Keeping the Emerald Aisle open: Ireland, Brexit and e-commerce

Brexit and e-commerce

Within hours, the transition period allowing the UK and European Union to make an orderly break following Brexit will come to a close.

Fears of a so-called ‘hard Brexit’ were averted on Christmas Eve with the adoption of a document known as the Trade and Cooperation Agreement.

Whilst it also covers the details of future security and governance arrangements, it’s the third component – the Free Trade Agreement – which was arguably most eagerly awaited because of its potential impact on commercial relationships between companies and consumers in both the UK and EU.

Such issues were of acute importance to the Irish Republic, which accounted for £38.3 billion worth of exports (that’s 5.5% of the UK’s total overseas’ sales) in 2019.

A significant proportion of that figure was made up of e-commerce orders placed by consumers in Ireland, one of the fastest-growing online retail markets in Europe.

Online purchases by Irish consumers, in fact, have topped £2.5 billion (€2.8 billion) during 2020 alone.

With a clear interest on both sides of the Irish Sea in how Brexit might affect sales, COLL-8 has considered the main points of the Free Trade Agreement for shoppers and shippers alike.

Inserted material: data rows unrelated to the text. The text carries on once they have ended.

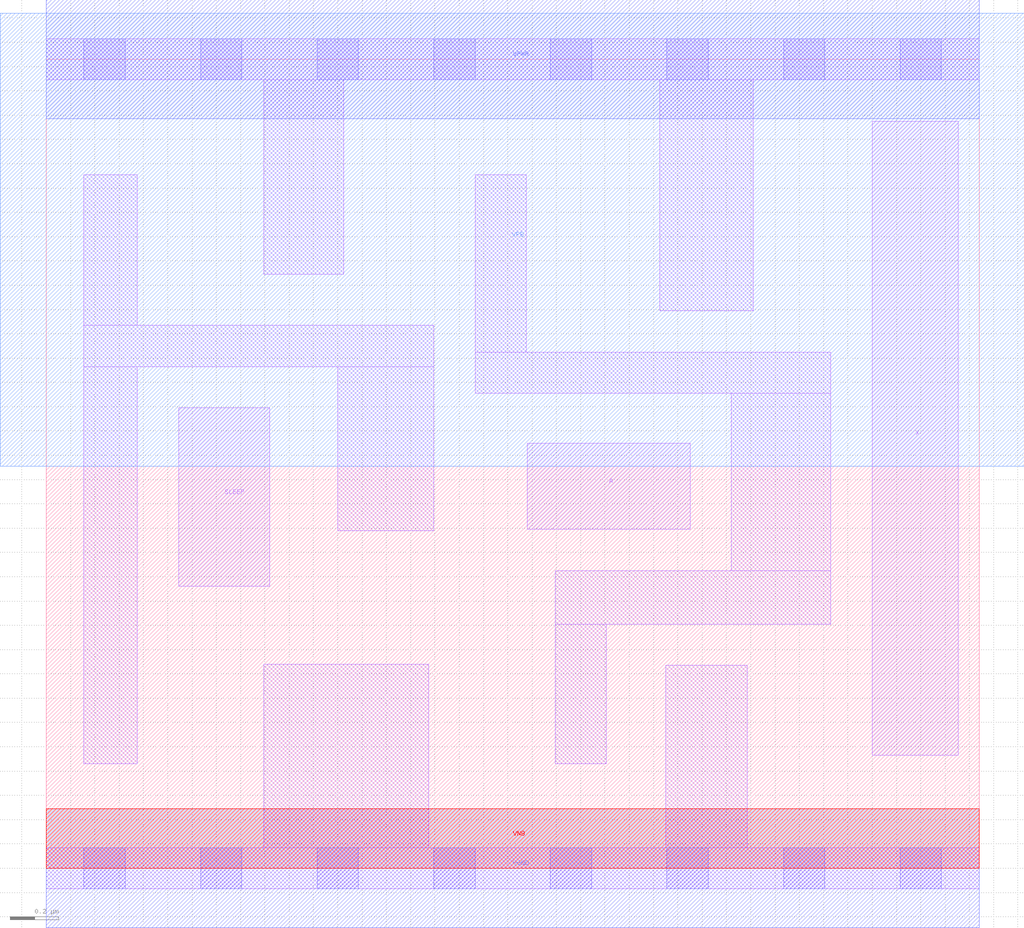
<source format=lef>
# Copyright 2020 The SkyWater PDK Authors
#
# Licensed under the Apache License, Version 2.0 (the "License");
# you may not use this file except in compliance with the License.
# You may obtain a copy of the License at
#
#     https://www.apache.org/licenses/LICENSE-2.0
#
# Unless required by applicable law or agreed to in writing, software
# distributed under the License is distributed on an "AS IS" BASIS,
# WITHOUT WARRANTIES OR CONDITIONS OF ANY KIND, either express or implied.
# See the License for the specific language governing permissions and
# limitations under the License.
#
# SPDX-License-Identifier: Apache-2.0

VERSION 5.7 ;
  NOWIREEXTENSIONATPIN ON ;
  DIVIDERCHAR "/" ;
  BUSBITCHARS "[]" ;
MACRO sky130_fd_sc_lp__inputiso0p_lp
  CLASS CORE ;
  FOREIGN sky130_fd_sc_lp__inputiso0p_lp ;
  ORIGIN  0.000000  0.000000 ;
  SIZE  3.840000 BY  3.330000 ;
  SYMMETRY X Y R90 ;
  SITE unit ;
  PIN A
    ANTENNAGATEAREA  0.189000 ;
    DIRECTION INPUT ;
    USE SIGNAL ;
    PORT
      LAYER li1 ;
        RECT 1.980000 1.395000 2.650000 1.750000 ;
    END
  END A
  PIN SLEEP
    ANTENNAGATEAREA  0.252000 ;
    DIRECTION INPUT ;
    USE SIGNAL ;
    PORT
      LAYER li1 ;
        RECT 0.545000 1.160000 0.920000 1.895000 ;
    END
  END SLEEP
  PIN X
    ANTENNADIFFAREA  0.445200 ;
    DIRECTION OUTPUT ;
    USE SIGNAL ;
    PORT
      LAYER li1 ;
        RECT 3.400000 0.465000 3.755000 3.075000 ;
    END
  END X
  PIN VGND
    DIRECTION INOUT ;
    USE GROUND ;
    PORT
      LAYER met1 ;
        RECT 0.000000 -0.245000 3.840000 0.245000 ;
    END
  END VGND
  PIN VNB
    DIRECTION INOUT ;
    USE GROUND ;
    PORT
      LAYER pwell ;
        RECT 0.000000 0.000000 3.840000 0.245000 ;
    END
  END VNB
  PIN VPB
    DIRECTION INOUT ;
    USE POWER ;
    PORT
      LAYER nwell ;
        RECT -0.190000 1.655000 4.025000 3.520000 ;
    END
  END VPB
  PIN VPWR
    DIRECTION INOUT ;
    USE POWER ;
    PORT
      LAYER met1 ;
        RECT 0.000000 3.085000 3.840000 3.575000 ;
    END
  END VPWR
  OBS
    LAYER li1 ;
      RECT 0.000000 -0.085000 3.840000 0.085000 ;
      RECT 0.000000  3.245000 3.840000 3.415000 ;
      RECT 0.155000  0.430000 0.375000 2.065000 ;
      RECT 0.155000  2.065000 1.595000 2.235000 ;
      RECT 0.155000  2.235000 0.375000 2.855000 ;
      RECT 0.895000  0.085000 1.575000 0.840000 ;
      RECT 0.895000  2.445000 1.225000 3.245000 ;
      RECT 1.200000  1.390000 1.595000 2.065000 ;
      RECT 1.765000  1.955000 3.230000 2.125000 ;
      RECT 1.765000  2.125000 1.975000 2.855000 ;
      RECT 2.095000  0.430000 2.305000 1.005000 ;
      RECT 2.095000  1.005000 3.230000 1.225000 ;
      RECT 2.525000  2.295000 2.910000 3.245000 ;
      RECT 2.550000  0.085000 2.885000 0.835000 ;
      RECT 2.820000  1.225000 3.230000 1.955000 ;
    LAYER mcon ;
      RECT 0.155000 -0.085000 0.325000 0.085000 ;
      RECT 0.155000  3.245000 0.325000 3.415000 ;
      RECT 0.635000 -0.085000 0.805000 0.085000 ;
      RECT 0.635000  3.245000 0.805000 3.415000 ;
      RECT 1.115000 -0.085000 1.285000 0.085000 ;
      RECT 1.115000  3.245000 1.285000 3.415000 ;
      RECT 1.595000 -0.085000 1.765000 0.085000 ;
      RECT 1.595000  3.245000 1.765000 3.415000 ;
      RECT 2.075000 -0.085000 2.245000 0.085000 ;
      RECT 2.075000  3.245000 2.245000 3.415000 ;
      RECT 2.555000 -0.085000 2.725000 0.085000 ;
      RECT 2.555000  3.245000 2.725000 3.415000 ;
      RECT 3.035000 -0.085000 3.205000 0.085000 ;
      RECT 3.035000  3.245000 3.205000 3.415000 ;
      RECT 3.515000 -0.085000 3.685000 0.085000 ;
      RECT 3.515000  3.245000 3.685000 3.415000 ;
  END
END sky130_fd_sc_lp__inputiso0p_lp
END LIBRARY

</source>
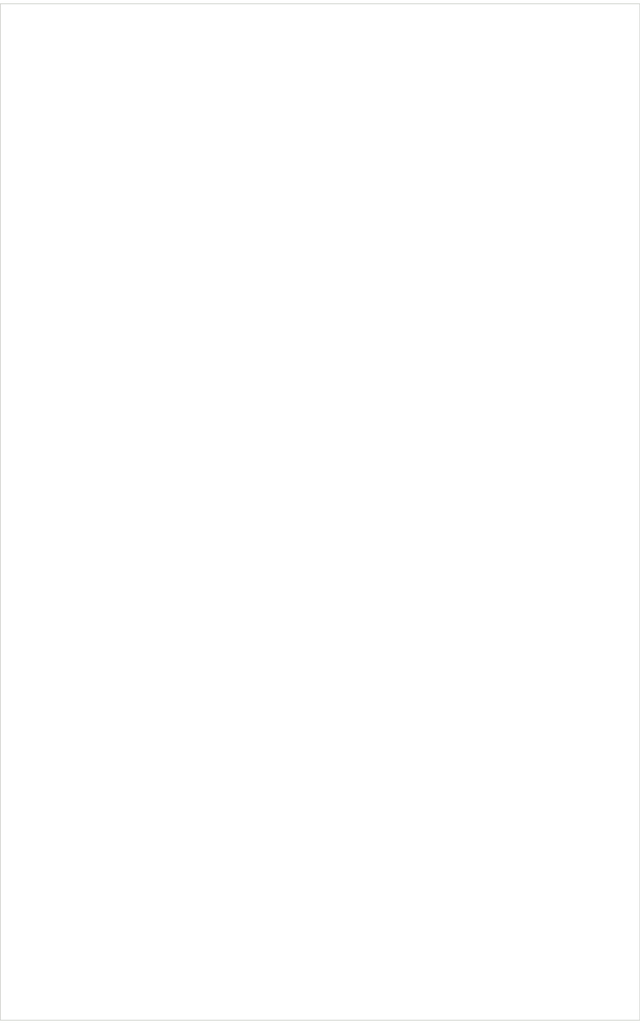
<source format=kicad_pcb>
(kicad_pcb (version 20211014) (generator pcbnew)

  (general
    (thickness 1.6)
  )

  (paper "A4")
  (layers
    (0 "F.Cu" signal)
    (31 "B.Cu" signal)
    (32 "B.Adhes" user "B.Adhesive")
    (33 "F.Adhes" user "F.Adhesive")
    (34 "B.Paste" user)
    (35 "F.Paste" user)
    (36 "B.SilkS" user "B.Silkscreen")
    (37 "F.SilkS" user "F.Silkscreen")
    (38 "B.Mask" user)
    (39 "F.Mask" user)
    (40 "Dwgs.User" user "User.Drawings")
    (41 "Cmts.User" user "User.Comments")
    (42 "Eco1.User" user "User.Eco1")
    (43 "Eco2.User" user "User.Eco2")
    (44 "Edge.Cuts" user)
    (45 "Margin" user)
    (46 "B.CrtYd" user "B.Courtyard")
    (47 "F.CrtYd" user "F.Courtyard")
    (48 "B.Fab" user)
    (49 "F.Fab" user)
    (50 "User.1" user)
    (51 "User.2" user)
    (52 "User.3" user)
    (53 "User.4" user)
    (54 "User.5" user)
    (55 "User.6" user)
    (56 "User.7" user)
    (57 "User.8" user)
    (58 "User.9" user)
  )

  (setup
    (pad_to_mask_clearance 0)
    (pcbplotparams
      (layerselection 0x00010fc_ffffffff)
      (disableapertmacros false)
      (usegerberextensions false)
      (usegerberattributes true)
      (usegerberadvancedattributes true)
      (creategerberjobfile true)
      (svguseinch false)
      (svgprecision 6)
      (excludeedgelayer true)
      (plotframeref false)
      (viasonmask false)
      (mode 1)
      (useauxorigin false)
      (hpglpennumber 1)
      (hpglpenspeed 20)
      (hpglpendiameter 15.000000)
      (dxfpolygonmode true)
      (dxfimperialunits true)
      (dxfusepcbnewfont true)
      (psnegative false)
      (psa4output false)
      (plotreference true)
      (plotvalue true)
      (plotinvisibletext false)
      (sketchpadsonfab false)
      (subtractmaskfromsilk false)
      (outputformat 1)
      (mirror false)
      (drillshape 1)
      (scaleselection 1)
      (outputdirectory "")
    )
  )

  (net 0 "")

  (footprint "MountingHole:MountingHole_3.2mm_M3" (layer "F.Cu") (at 5.08 125.5))

  (footprint "MountingHole:MountingHole_3.2mm_M3" (layer "F.Cu") (at 75.82 125.5))

  (footprint "MountingHole:MountingHole_3.2mm_M3" (layer "F.Cu") (at 75.82 3))

  (footprint "MountingHole:MountingHole_3.2mm_M3" (layer "F.Cu") (at 5.08 3))

  (gr_line (start 80.9 0) (end 80.9 128.5) (layer "Edge.Cuts") (width 0.1) (tstamp 14be568d-2e52-4aed-b81b-dddc75cbdd07))
  (gr_line (start 0 128.5) (end 0 0) (layer "Edge.Cuts") (width 0.1) (tstamp 159574a9-ecec-48bb-adb0-3dc9e65d4e79))
  (gr_line (start 0 0) (end 80.9 0) (layer "Edge.Cuts") (width 0.1) (tstamp 7a879184-fad8-4feb-afb5-86fe8d34f1f7))
  (gr_line (start 80.9 128.5) (end 0 128.5) (layer "Edge.Cuts") (width 0.1) (tstamp bc3f6e1f-c81e-4889-865a-0e223a5a22e2))

)

</source>
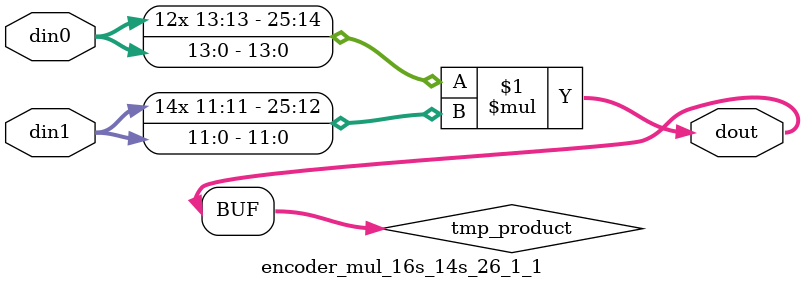
<source format=v>

`timescale 1 ns / 1 ps

 module encoder_mul_16s_14s_26_1_1(din0, din1, dout);
parameter ID = 1;
parameter NUM_STAGE = 0;
parameter din0_WIDTH = 14;
parameter din1_WIDTH = 12;
parameter dout_WIDTH = 26;

input [din0_WIDTH - 1 : 0] din0; 
input [din1_WIDTH - 1 : 0] din1; 
output [dout_WIDTH - 1 : 0] dout;

wire signed [dout_WIDTH - 1 : 0] tmp_product;



























assign tmp_product = $signed(din0) * $signed(din1);








assign dout = tmp_product;





















endmodule

</source>
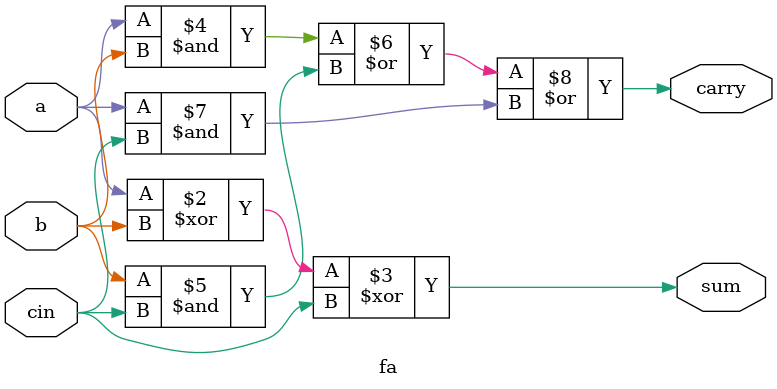
<source format=v>
module fa(input wire a,b,cin, output reg sum,carry);
always @(*) begin
sum=a^b^cin;
carry=(a&b)|(b&cin)|(a&cin);
end
endmodule

</source>
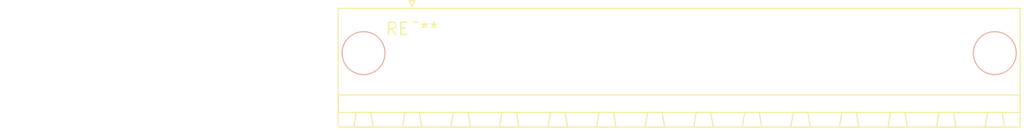
<source format=kicad_pcb>
(kicad_pcb (version 20240108) (generator pcbnew)

  (general
    (thickness 1.6)
  )

  (paper "A4")
  (layers
    (0 "F.Cu" signal)
    (31 "B.Cu" signal)
    (32 "B.Adhes" user "B.Adhesive")
    (33 "F.Adhes" user "F.Adhesive")
    (34 "B.Paste" user)
    (35 "F.Paste" user)
    (36 "B.SilkS" user "B.Silkscreen")
    (37 "F.SilkS" user "F.Silkscreen")
    (38 "B.Mask" user)
    (39 "F.Mask" user)
    (40 "Dwgs.User" user "User.Drawings")
    (41 "Cmts.User" user "User.Comments")
    (42 "Eco1.User" user "User.Eco1")
    (43 "Eco2.User" user "User.Eco2")
    (44 "Edge.Cuts" user)
    (45 "Margin" user)
    (46 "B.CrtYd" user "B.Courtyard")
    (47 "F.CrtYd" user "F.Courtyard")
    (48 "B.Fab" user)
    (49 "F.Fab" user)
    (50 "User.1" user)
    (51 "User.2" user)
    (52 "User.3" user)
    (53 "User.4" user)
    (54 "User.5" user)
    (55 "User.6" user)
    (56 "User.7" user)
    (57 "User.8" user)
    (58 "User.9" user)
  )

  (setup
    (pad_to_mask_clearance 0)
    (pcbplotparams
      (layerselection 0x00010fc_ffffffff)
      (plot_on_all_layers_selection 0x0000000_00000000)
      (disableapertmacros false)
      (usegerberextensions false)
      (usegerberattributes false)
      (usegerberadvancedattributes false)
      (creategerberjobfile false)
      (dashed_line_dash_ratio 12.000000)
      (dashed_line_gap_ratio 3.000000)
      (svgprecision 4)
      (plotframeref false)
      (viasonmask false)
      (mode 1)
      (useauxorigin false)
      (hpglpennumber 1)
      (hpglpenspeed 20)
      (hpglpendiameter 15.000000)
      (dxfpolygonmode false)
      (dxfimperialunits false)
      (dxfusepcbnewfont false)
      (psnegative false)
      (psa4output false)
      (plotreference false)
      (plotvalue false)
      (plotinvisibletext false)
      (sketchpadsonfab false)
      (subtractmaskfromsilk false)
      (outputformat 1)
      (mirror false)
      (drillshape 1)
      (scaleselection 1)
      (outputdirectory "")
    )
  )

  (net 0 "")

  (footprint "PhoenixContact_MSTB_2,5_12-GF_1x12_P5.00mm_Horizontal_ThreadedFlange_MountHole" (layer "F.Cu") (at 0 0))

)

</source>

Administration and declaration

From the first of January 2021, UK firms exporting to the Republic of Ireland or anywhere else in the EU must have an Economic Operator Registration and Identification number (or EORI, for short), which is a unique code used to track goods sent to or from the EU.

They’ll also need to provide something known as an HS (Harmonised System) code, a six-, eight- or 10-digit classification that identifies specific items, what they’re made from and the country from which they’re dispatched.

In addition, each shipment – regardless of value – must be accompanied by a commercial invoice stating the type of items being sent and how much they cost.

Tax and tariffs

The trade deal between the EU and UK is based on zero tariffs and zero quotas but there are still circumstances in which duties will apply.

Items shipped from the UK and costing less than €150 (£135) will attract VAT but no duties, while products worth more than that amount will in principle not have duties applied.

It’s important to realise how the type of VAT will also change.

Most goods sent to the EU from the UK will be zero rated for VAT in the UK but traders will instead need to pay import VAT in the country of destination.

Furthermore, the issue of where goods were made or worked on – their origin – is critical in determining whether duties may be applied by customs authorities.

Goods which are either “wholly obtained” from the UK or EU or “substantially transformed” in either territory can qualify for preferential origin status and will, therefore, be zero rated for duty purposes.

However, if they have either been entirely made outside the EU or UK or are largely created elsewhere, they may only be classed as being of general origin, which may see duties applied by customs authorities in the country to which they are shipped.

The HS code, of course, can help determine goods’ composition and what additional production work may have been required.

Even so, it is not regarded as absolute proof of how items were sourced and so a certificate or declaration of origin will be necessary as well.


There’s no doubt that Brexit means attending to more paperwork to ensure that the delivery and even the return of e-commerce items continues as smoothly as possible.

Having said that, COLL-8 believes that the new Free Trade Agreement provides the basis of future success for retailers who want to tap into the appetite of Irish consumers for British goods and the growing demand of shoppers in the UK and much further afield for some of the Republic’s leading brands.

We don’t believe that a change in trading status means an obstacle to sales.

On the contrary, COLL-8 reckons that the Agreement has laid the foundations for further increases in online orders.